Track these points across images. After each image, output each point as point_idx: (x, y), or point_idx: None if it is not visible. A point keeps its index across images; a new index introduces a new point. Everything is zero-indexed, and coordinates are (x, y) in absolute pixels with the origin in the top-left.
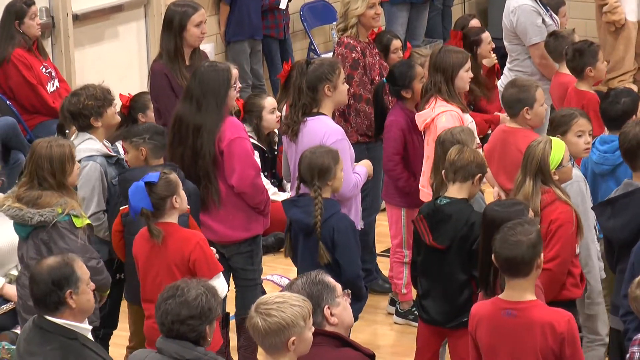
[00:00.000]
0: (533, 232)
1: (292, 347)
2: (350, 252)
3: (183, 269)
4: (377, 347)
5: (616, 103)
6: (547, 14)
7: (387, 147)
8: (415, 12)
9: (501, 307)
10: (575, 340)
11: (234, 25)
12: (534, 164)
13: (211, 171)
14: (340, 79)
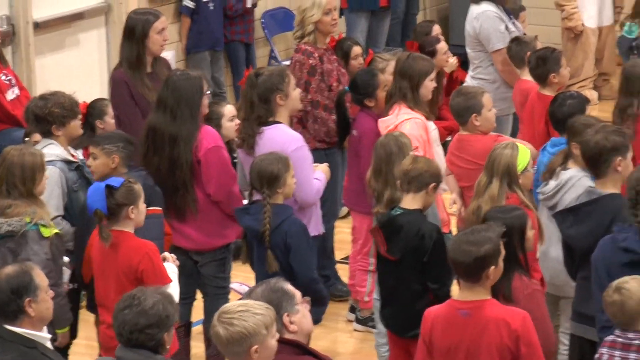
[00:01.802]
0: (488, 245)
1: (255, 355)
2: (303, 255)
3: (131, 278)
4: (337, 355)
5: (562, 106)
6: (510, 21)
7: (367, 157)
8: (376, 20)
9: (456, 308)
10: (531, 339)
11: (195, 37)
12: (502, 167)
13: (188, 180)
14: (291, 86)
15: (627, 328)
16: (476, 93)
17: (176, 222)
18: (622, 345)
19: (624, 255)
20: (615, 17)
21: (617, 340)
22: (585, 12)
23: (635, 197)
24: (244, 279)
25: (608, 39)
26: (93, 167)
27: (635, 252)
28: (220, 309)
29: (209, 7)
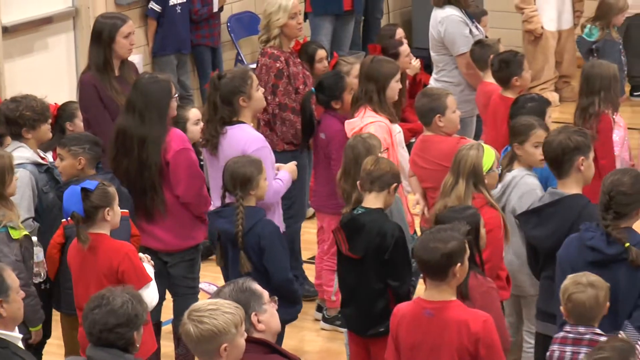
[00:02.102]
0: (454, 242)
1: (224, 353)
2: (277, 256)
3: (112, 279)
4: (304, 353)
5: (522, 108)
6: (473, 24)
7: (337, 157)
8: (340, 24)
9: (421, 307)
10: (492, 342)
11: (161, 40)
12: (468, 167)
13: (157, 182)
14: (254, 88)
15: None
16: (440, 95)
17: (145, 223)
18: (574, 340)
19: (589, 254)
20: (574, 20)
21: (568, 336)
22: (545, 15)
23: (608, 202)
24: (212, 279)
25: (568, 42)
26: (60, 168)
27: (601, 252)
28: (191, 307)
29: (176, 10)
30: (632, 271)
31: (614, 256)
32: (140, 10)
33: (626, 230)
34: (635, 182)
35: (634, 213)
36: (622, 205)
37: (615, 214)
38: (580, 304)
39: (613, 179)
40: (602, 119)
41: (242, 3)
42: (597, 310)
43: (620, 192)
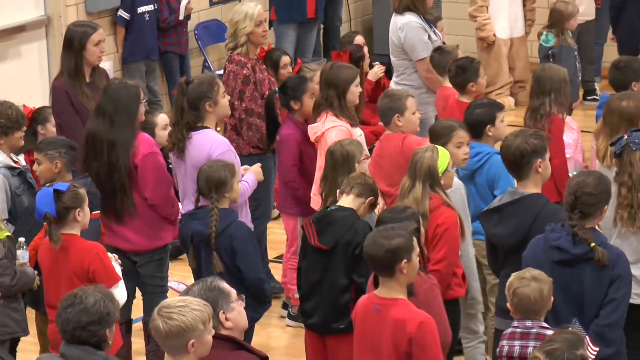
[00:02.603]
0: (399, 238)
1: (192, 349)
2: (250, 257)
3: (83, 278)
4: (271, 349)
5: (471, 113)
6: (431, 30)
7: (285, 160)
8: (303, 31)
9: (372, 301)
10: (426, 343)
11: (130, 47)
12: (424, 169)
13: (126, 184)
14: (220, 94)
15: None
16: (401, 96)
17: (115, 224)
18: (521, 334)
19: (556, 254)
20: (526, 29)
21: (516, 331)
22: (497, 23)
23: (573, 202)
24: (182, 278)
25: (520, 50)
26: (38, 172)
27: (567, 252)
28: (160, 303)
29: (144, 18)
30: (598, 271)
31: (580, 256)
32: (110, 18)
33: (591, 231)
34: (599, 183)
35: (598, 213)
36: (587, 205)
37: (580, 214)
38: (525, 298)
39: (578, 181)
40: (553, 120)
41: (209, 11)
42: (541, 303)
43: (586, 192)
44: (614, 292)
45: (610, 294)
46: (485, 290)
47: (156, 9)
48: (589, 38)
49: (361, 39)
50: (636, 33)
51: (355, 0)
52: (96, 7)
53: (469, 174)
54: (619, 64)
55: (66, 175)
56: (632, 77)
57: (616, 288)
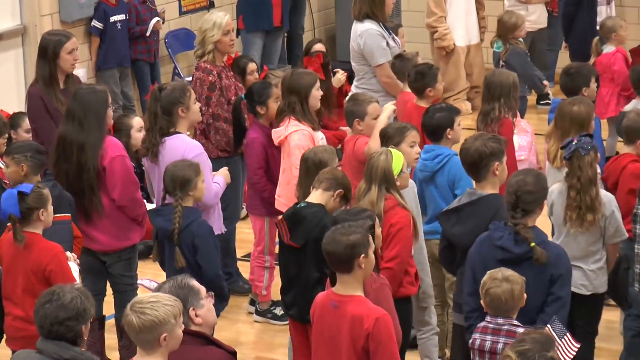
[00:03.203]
0: (356, 234)
1: (163, 342)
2: (210, 254)
3: (39, 277)
4: (239, 344)
5: (432, 118)
6: (390, 37)
7: (251, 162)
8: (269, 39)
9: (330, 298)
10: (382, 339)
11: (104, 55)
12: (379, 173)
13: (94, 184)
14: (192, 100)
15: (498, 314)
16: (364, 101)
17: (85, 225)
18: (493, 330)
19: (499, 253)
20: (481, 36)
21: (488, 326)
22: (456, 32)
23: (515, 201)
24: (153, 276)
25: (476, 56)
26: (7, 175)
27: (509, 251)
28: (133, 299)
29: (116, 27)
30: (538, 269)
31: (522, 255)
32: (84, 28)
33: (532, 230)
34: (537, 181)
35: (537, 209)
36: (528, 203)
37: (523, 212)
38: (497, 298)
39: (517, 180)
40: (503, 123)
41: (178, 20)
42: (512, 303)
43: (526, 191)
44: (558, 290)
45: (555, 292)
46: (444, 287)
47: (127, 19)
48: (541, 45)
49: (321, 46)
50: (587, 40)
51: (318, 10)
52: (70, 17)
53: (429, 175)
54: (570, 71)
55: (33, 178)
56: (583, 83)
57: (560, 286)
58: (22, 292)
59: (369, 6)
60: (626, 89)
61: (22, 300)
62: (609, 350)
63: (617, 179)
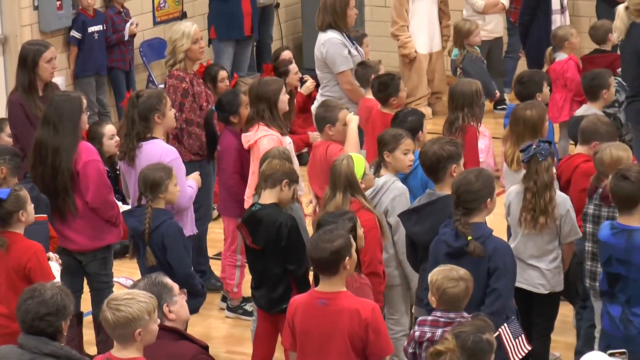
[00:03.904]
0: (339, 239)
1: (138, 337)
2: (179, 254)
3: (20, 275)
4: (211, 338)
5: (404, 122)
6: (352, 47)
7: (227, 167)
8: (240, 48)
9: (315, 297)
10: (379, 327)
11: (82, 63)
12: (343, 179)
13: (69, 186)
14: (167, 107)
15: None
16: (335, 107)
17: (61, 226)
18: (445, 323)
19: (444, 247)
20: (443, 44)
21: (439, 319)
22: (418, 40)
23: (457, 200)
24: (129, 274)
25: (438, 63)
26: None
27: (450, 245)
28: (110, 296)
29: (94, 37)
30: (476, 262)
31: (460, 249)
32: (63, 37)
33: (476, 225)
34: (477, 180)
35: (482, 207)
36: (469, 201)
37: (464, 209)
38: (455, 296)
39: (459, 179)
40: (467, 131)
41: (152, 30)
42: (466, 299)
43: (466, 190)
44: (495, 283)
45: (492, 285)
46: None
47: (104, 29)
48: (498, 53)
49: (288, 54)
50: (543, 48)
51: (286, 20)
52: (49, 27)
53: (402, 177)
54: (522, 79)
55: (11, 181)
56: (535, 90)
57: (496, 279)
58: (5, 290)
59: (332, 17)
60: (578, 95)
61: (6, 298)
62: (564, 343)
63: (570, 177)
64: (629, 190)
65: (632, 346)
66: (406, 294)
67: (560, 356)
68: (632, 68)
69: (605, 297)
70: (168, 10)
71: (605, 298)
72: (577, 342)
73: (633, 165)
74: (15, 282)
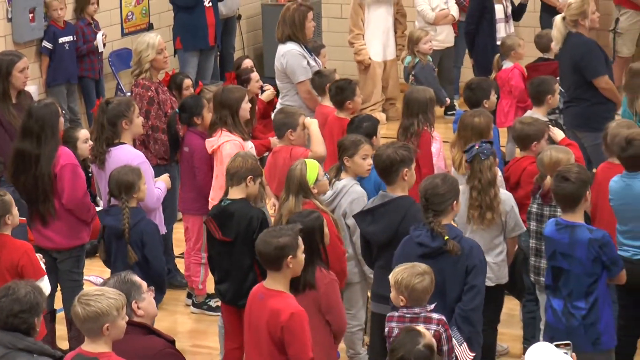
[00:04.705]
0: (285, 237)
1: (106, 332)
2: (157, 249)
3: (13, 273)
4: (177, 333)
5: (359, 127)
6: (311, 57)
7: (200, 166)
8: (204, 58)
9: (259, 291)
10: (296, 332)
11: (53, 73)
12: (296, 183)
13: (49, 190)
14: (135, 114)
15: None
16: (294, 113)
17: (40, 226)
18: (411, 319)
19: (419, 249)
20: (397, 52)
21: (405, 315)
22: (372, 49)
23: (426, 203)
24: (99, 273)
25: (392, 70)
26: None
27: (427, 246)
28: (81, 292)
29: (64, 47)
30: (454, 260)
31: (438, 248)
32: (36, 48)
33: (447, 226)
34: (443, 183)
35: (449, 208)
36: (437, 204)
37: (433, 212)
38: (423, 291)
39: (426, 184)
40: (422, 136)
41: (121, 41)
42: (430, 292)
43: (434, 194)
44: (473, 280)
45: (470, 282)
46: None
47: (74, 40)
48: (449, 62)
49: (249, 62)
50: (488, 56)
51: (247, 31)
52: (22, 38)
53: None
54: (471, 85)
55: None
56: (483, 96)
57: (474, 276)
58: None
59: (291, 29)
60: (523, 101)
61: None
62: (510, 335)
63: (518, 179)
64: (570, 191)
65: (574, 338)
66: (364, 291)
67: (507, 347)
68: (568, 75)
69: (548, 291)
70: (135, 22)
71: (549, 292)
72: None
73: (572, 167)
74: (8, 281)
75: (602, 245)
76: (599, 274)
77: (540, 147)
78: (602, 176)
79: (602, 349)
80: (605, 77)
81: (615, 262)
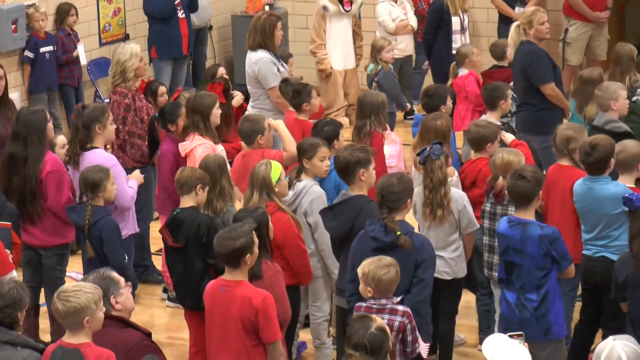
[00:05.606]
0: (242, 239)
1: (86, 325)
2: (115, 246)
3: None
4: (153, 326)
5: (321, 131)
6: (280, 64)
7: (165, 170)
8: (178, 65)
9: (219, 284)
10: (269, 315)
11: (35, 80)
12: (260, 181)
13: (36, 192)
14: (109, 121)
15: (382, 296)
16: (260, 119)
17: (29, 225)
18: (377, 310)
19: (373, 243)
20: (357, 62)
21: (372, 306)
22: (334, 58)
23: (381, 200)
24: (80, 269)
25: (353, 78)
26: None
27: (380, 240)
28: (59, 289)
29: (45, 57)
30: (405, 254)
31: (390, 243)
32: (18, 57)
33: (400, 222)
34: (399, 183)
35: (403, 206)
36: (392, 201)
37: (388, 209)
38: (389, 282)
39: (382, 182)
40: (374, 136)
41: (99, 50)
42: (396, 284)
43: (389, 191)
44: (422, 273)
45: (419, 275)
46: None
47: (54, 49)
48: (408, 69)
49: (223, 70)
50: (444, 63)
51: (218, 40)
52: (5, 48)
53: (319, 180)
54: (429, 92)
55: None
56: (440, 102)
57: (423, 270)
58: None
59: (261, 37)
60: (478, 106)
61: None
62: (467, 326)
63: (474, 179)
64: (525, 189)
65: (526, 329)
66: (327, 284)
67: (464, 338)
68: (519, 81)
69: (502, 284)
70: (112, 32)
71: (503, 285)
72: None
73: (528, 166)
74: None
75: (552, 241)
76: (549, 268)
77: (494, 148)
78: (552, 177)
79: (552, 338)
80: (551, 84)
81: (564, 256)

PROBLEM DESCRIPTION:
Would you restate, exactly and with no pictures, the lines of the entries above from the one containing "27: (635, 252)" through the one containing "43: (620, 192)"?

EXPECTED ANSWER:
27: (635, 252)
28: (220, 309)
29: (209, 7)
[00:02.102]
0: (454, 242)
1: (224, 353)
2: (277, 256)
3: (112, 279)
4: (304, 353)
5: (522, 108)
6: (473, 24)
7: (337, 157)
8: (340, 24)
9: (421, 307)
10: (492, 342)
11: (161, 40)
12: (468, 167)
13: (157, 182)
14: (254, 88)
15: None
16: (440, 95)
17: (145, 223)
18: (574, 340)
19: (589, 254)
20: (574, 20)
21: (568, 336)
22: (545, 15)
23: (608, 202)
24: (212, 279)
25: (568, 42)
26: (60, 168)
27: (601, 252)
28: (191, 307)
29: (176, 10)
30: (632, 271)
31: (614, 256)
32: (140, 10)
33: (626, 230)
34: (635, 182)
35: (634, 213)
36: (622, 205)
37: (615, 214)
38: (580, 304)
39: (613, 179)
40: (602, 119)
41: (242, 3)
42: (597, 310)
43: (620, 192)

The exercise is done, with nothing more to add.